Pinjaman PEN juga Dikorupsi

07/2/2022 05:00
Pinjaman PEN juga Dikorupsi
Ilustrasi MI(MI/Duta)

 

 

KOMISI Pemberantasan Korupsi (KPK) harus membuka mata lebar-lebar. Korupsi terkait dengan penanganan pandemi covid-19 masih terus berlangsung hingga kini.

Kali ini giliran dana pinjaman Pemulihan Ekonomi Nasional (PEN) yang diduga dikorupsi. Sebelumnya, pada 2020, pengadaan bantuan sosial bagi warga terdampak pandemi juga dikorupsi dan melibatkan Menteri Sosial saat itu, Juliari Batubara.

Dugaan korupsi dana PEN untuk daerah terungkap pada saat KPK menetapkan bekas Direktur Jenderal Bina Keuangan Daerah Kementerian Dalam Negeri Mochamad Ardian Noervianto sebagai tersangka pada 27 Januari 2022. Selanjutnya tersangka ditahan pada 2 Februari 2022.

Tersangka diduga meminta kompensasi atas perbantuannya sebesar 3% dari nilai pengajuan pinjaman PEN oleh Kabupaten Kolaka Timur secara bertahap. Proses pengajuan dana pinjaman PEN untuk daerah yang tidak transparan justru membuka ruang korupsi.

Pengusutan kasus Kabupaten Kolaka Timur mestinya menjadi momentum bagi KPK untuk mengusut seluruh pinjaman yang diberikan kepada daerah. Kasus Kolaka Timur bisa saja bukan yang pertama, juga bukan yang terakhir. Apalagi, pada 2021, telah direalisasi sebesar Rp6,8 triliun bagi 31 pemerintah daerah. Bukan mustahil dugaan korupsi juga terjadi di daerah lainnya.

Dana untuk membangkitkan ekonomi masyarakat dari dampak pandemi haram hukumnya untuk dikorupsi. Dana itu sudah seharusnya digunakan sebesar-besarnya bagi kesejahteraan rakyat, bukan untuk dinikmati oleh pejabat melalui praktik lancung.

Pinjaman dana PEN daerah merupakan dukungan pembiayaan yang diberikan oleh pemerintah pusat kepada pemda untuk percepatan pemulihan ekonomi di daerah yang terimbas oleh pandemi.

Berdasarkan Pasal 10 ayat 3 Peraturan Menteri Keuangan Nomor 179/PMK.07/2020 tentang Pengelolaan Pinjaman PEN untuk Pemda, Mendagri memberikan pertimbangan atas permohonan pinjaman PEN daerah dan menyampaikan kepada Menkeu, dalam hal ini Dirjen Perimbangan Keuangan, paling lama 3 hari kerja terhitung sejak tanggal diterimanya surat permohonan pinjaman PEN daerah.

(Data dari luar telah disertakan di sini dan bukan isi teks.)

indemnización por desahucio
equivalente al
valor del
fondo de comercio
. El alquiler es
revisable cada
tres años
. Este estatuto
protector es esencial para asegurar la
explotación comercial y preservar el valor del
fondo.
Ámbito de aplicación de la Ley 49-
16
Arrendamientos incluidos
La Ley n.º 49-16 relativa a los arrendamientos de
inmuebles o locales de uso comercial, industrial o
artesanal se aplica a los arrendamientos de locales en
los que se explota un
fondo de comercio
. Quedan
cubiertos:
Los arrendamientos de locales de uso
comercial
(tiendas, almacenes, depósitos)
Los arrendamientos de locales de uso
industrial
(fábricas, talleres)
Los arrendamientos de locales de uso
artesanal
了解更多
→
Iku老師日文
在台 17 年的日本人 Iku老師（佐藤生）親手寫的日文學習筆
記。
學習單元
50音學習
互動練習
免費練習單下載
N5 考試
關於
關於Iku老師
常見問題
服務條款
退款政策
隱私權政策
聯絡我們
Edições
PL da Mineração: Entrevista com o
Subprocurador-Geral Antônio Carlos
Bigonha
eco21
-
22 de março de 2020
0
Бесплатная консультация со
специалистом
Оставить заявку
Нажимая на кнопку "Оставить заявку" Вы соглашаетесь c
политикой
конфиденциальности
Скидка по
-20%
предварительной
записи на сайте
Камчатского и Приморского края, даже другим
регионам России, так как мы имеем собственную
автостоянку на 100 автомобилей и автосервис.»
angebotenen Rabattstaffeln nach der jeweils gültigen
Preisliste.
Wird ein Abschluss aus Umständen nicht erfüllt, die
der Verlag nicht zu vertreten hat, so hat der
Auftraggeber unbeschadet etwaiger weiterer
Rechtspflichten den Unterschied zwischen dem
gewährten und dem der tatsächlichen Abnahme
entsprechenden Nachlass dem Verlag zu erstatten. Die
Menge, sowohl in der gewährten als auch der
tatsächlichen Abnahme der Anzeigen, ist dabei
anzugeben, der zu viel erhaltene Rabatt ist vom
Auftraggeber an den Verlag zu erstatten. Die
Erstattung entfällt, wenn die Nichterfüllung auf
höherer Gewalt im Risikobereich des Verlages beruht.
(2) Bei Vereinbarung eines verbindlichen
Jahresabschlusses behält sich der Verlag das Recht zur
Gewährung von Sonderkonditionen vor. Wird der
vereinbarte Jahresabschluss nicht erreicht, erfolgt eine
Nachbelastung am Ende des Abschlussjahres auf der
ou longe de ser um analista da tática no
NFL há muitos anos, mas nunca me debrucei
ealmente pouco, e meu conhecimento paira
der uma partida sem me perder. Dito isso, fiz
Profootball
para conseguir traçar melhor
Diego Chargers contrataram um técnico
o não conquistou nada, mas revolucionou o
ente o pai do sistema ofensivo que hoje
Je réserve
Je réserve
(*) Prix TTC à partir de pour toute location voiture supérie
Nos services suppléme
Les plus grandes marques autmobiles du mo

Dalam praktiknya di Kemendagri, Direktur Jenderal Bina Keuangan Daerah bertugas menyusun surat pertimbangan Mendagri atas permohonan pinjaman dana PEN yang diajukan pemda. Proses penyusunan pertimbangan itulah yang dilakukan di ruang gelap, tidak transparan, sehingga terbuka peluang korupsi.

Eloknya, Mendagri Tito Karnavian membenahi seluruh proses penyusunan pertimbangan pinjaman sehingga semuanya berlangsung secara transparan. Jika waktu yang diberikan 3 hari untuk memberikan pertimbangan dirasakan terlalu mepet, mestinya bisa dinegosiasikan untuk penambahan waktu.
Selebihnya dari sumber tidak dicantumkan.